--- Begin Dataset rows ---
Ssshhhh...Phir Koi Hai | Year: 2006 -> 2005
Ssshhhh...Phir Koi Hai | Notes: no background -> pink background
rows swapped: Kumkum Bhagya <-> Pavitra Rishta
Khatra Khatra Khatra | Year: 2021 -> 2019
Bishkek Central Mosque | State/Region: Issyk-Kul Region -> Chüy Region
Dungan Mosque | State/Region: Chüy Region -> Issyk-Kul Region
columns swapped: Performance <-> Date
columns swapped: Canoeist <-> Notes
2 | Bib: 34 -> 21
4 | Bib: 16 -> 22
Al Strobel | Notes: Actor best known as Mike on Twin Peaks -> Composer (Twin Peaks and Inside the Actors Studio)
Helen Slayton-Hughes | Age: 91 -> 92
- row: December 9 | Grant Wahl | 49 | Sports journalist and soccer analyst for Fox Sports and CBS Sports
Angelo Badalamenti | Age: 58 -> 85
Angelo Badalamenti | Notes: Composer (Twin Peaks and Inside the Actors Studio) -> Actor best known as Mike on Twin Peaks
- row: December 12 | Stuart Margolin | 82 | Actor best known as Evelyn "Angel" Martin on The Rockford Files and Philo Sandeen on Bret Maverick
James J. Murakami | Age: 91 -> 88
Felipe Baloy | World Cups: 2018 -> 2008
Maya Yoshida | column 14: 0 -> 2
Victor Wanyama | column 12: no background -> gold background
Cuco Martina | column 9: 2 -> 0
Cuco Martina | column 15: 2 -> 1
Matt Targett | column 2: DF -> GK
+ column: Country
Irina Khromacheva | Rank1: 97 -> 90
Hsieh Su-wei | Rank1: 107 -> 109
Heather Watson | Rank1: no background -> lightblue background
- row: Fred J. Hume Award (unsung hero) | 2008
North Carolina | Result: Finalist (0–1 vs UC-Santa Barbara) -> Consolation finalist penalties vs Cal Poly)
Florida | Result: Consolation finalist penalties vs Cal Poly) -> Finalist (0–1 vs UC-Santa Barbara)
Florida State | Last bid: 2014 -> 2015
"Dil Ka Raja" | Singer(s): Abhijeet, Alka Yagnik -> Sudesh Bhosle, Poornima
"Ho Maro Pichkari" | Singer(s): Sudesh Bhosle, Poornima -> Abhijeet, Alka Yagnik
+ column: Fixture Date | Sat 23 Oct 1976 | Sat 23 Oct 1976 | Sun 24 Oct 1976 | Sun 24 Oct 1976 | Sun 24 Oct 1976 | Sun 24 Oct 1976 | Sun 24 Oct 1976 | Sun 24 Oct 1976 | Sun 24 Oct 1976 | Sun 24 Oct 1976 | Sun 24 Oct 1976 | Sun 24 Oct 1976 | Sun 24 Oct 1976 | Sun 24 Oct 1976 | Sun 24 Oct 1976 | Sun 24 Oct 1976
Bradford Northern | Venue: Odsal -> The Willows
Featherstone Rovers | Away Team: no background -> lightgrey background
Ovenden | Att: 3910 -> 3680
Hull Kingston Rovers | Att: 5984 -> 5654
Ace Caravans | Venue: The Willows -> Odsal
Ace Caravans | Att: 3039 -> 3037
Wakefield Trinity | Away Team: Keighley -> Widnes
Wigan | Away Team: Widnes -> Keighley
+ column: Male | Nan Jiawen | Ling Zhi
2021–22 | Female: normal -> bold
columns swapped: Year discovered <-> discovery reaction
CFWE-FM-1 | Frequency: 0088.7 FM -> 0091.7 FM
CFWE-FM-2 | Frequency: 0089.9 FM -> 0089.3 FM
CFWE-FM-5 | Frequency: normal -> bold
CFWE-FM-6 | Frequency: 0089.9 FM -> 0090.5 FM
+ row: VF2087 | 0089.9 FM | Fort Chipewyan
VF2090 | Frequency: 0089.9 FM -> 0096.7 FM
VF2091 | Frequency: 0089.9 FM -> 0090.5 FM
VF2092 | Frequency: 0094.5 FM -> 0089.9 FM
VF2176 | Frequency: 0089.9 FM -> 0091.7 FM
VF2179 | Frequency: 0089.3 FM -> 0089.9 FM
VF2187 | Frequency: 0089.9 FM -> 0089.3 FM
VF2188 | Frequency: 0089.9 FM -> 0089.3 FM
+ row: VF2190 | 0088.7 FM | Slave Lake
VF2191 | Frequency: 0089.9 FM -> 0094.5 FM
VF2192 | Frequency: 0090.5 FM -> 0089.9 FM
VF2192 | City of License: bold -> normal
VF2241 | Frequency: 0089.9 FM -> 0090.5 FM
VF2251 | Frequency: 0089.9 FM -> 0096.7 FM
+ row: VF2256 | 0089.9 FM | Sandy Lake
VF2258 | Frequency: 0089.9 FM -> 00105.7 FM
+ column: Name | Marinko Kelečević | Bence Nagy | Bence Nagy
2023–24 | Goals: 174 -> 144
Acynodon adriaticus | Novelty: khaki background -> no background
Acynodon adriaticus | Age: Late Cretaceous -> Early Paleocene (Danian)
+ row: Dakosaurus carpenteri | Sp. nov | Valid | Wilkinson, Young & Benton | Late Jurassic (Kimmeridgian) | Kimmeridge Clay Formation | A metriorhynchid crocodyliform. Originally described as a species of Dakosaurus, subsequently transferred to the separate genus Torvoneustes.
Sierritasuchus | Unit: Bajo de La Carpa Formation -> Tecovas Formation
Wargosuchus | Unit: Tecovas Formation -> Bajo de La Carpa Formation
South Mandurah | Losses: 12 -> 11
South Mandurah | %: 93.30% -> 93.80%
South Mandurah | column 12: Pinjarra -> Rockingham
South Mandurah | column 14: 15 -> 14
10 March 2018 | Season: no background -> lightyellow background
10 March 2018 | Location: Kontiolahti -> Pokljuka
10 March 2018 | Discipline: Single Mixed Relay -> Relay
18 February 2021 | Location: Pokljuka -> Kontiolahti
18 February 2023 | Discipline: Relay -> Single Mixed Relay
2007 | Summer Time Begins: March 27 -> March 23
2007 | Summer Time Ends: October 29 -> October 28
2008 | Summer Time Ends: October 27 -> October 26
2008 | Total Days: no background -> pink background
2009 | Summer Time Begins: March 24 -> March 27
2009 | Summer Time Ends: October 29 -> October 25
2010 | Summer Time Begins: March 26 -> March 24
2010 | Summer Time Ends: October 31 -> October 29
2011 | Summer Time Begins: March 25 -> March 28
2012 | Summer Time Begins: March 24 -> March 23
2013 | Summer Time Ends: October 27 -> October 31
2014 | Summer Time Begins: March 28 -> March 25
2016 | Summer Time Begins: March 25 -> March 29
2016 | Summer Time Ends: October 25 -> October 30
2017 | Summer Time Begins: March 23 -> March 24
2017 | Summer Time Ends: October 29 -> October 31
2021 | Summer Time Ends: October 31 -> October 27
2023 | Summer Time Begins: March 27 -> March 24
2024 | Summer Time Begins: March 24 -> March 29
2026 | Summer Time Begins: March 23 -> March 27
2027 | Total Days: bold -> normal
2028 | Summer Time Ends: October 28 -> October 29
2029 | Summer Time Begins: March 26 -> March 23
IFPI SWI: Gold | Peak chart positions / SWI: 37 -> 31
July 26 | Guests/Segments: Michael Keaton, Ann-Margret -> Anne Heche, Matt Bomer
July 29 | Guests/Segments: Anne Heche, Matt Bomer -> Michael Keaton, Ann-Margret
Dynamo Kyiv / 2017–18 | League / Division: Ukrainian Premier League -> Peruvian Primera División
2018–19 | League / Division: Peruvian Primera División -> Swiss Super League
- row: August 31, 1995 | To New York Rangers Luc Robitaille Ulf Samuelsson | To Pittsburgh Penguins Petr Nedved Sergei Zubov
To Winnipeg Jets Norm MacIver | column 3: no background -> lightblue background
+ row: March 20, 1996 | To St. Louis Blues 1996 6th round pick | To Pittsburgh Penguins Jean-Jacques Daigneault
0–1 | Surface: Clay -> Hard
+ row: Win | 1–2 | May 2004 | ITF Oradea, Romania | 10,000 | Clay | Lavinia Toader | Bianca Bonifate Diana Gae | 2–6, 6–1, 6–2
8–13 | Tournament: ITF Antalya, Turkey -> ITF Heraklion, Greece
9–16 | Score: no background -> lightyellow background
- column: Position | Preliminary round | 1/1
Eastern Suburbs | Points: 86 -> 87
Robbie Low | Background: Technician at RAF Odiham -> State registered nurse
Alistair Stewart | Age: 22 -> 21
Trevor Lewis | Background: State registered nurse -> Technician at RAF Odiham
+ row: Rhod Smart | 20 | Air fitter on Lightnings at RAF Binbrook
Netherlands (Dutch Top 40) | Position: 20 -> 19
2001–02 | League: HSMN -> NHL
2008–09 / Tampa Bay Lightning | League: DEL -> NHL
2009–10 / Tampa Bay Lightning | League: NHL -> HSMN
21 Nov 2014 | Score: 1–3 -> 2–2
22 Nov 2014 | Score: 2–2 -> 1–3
--- End Dataset rows ---
Your task -> Reproduce the rows from the first one through the line containing "James J. Murakami | Age: 91 -> 88", swapping "Composer" for "Songwriter" and changing nothing else.

Exercise answer ->
Ssshhhh...Phir Koi Hai | Year: 2006 -> 2005
Ssshhhh...Phir Koi Hai | Notes: no background -> pink background
rows swapped: Kumkum Bhagya <-> Pavitra Rishta
Khatra Khatra Khatra | Year: 2021 -> 2019
Bishkek Central Mosque | State/Region: Issyk-Kul Region -> Chüy Region
Dungan Mosque | State/Region: Chüy Region -> Issyk-Kul Region
columns swapped: Performance <-> Date
columns swapped: Canoeist <-> Notes
2 | Bib: 34 -> 21
4 | Bib: 16 -> 22
Al Strobel | Notes: Actor best known as Mike on Twin Peaks -> Songwriter (Twin Peaks and Inside the Actors Studio)
Helen Slayton-Hughes | Age: 91 -> 92
- row: December 9 | Grant Wahl | 49 | Sports journalist and soccer analyst for Fox Sports and CBS Sports
Angelo Badalamenti | Age: 58 -> 85
Angelo Badalamenti | Notes: Songwriter (Twin Peaks and Inside the Actors Studio) -> Actor best known as Mike on Twin Peaks
- row: December 12 | Stuart Margolin | 82 | Actor best known as Evelyn "Angel" Martin on The Rockford Files and Philo Sandeen on Bret Maverick
James J. Murakami | Age: 91 -> 88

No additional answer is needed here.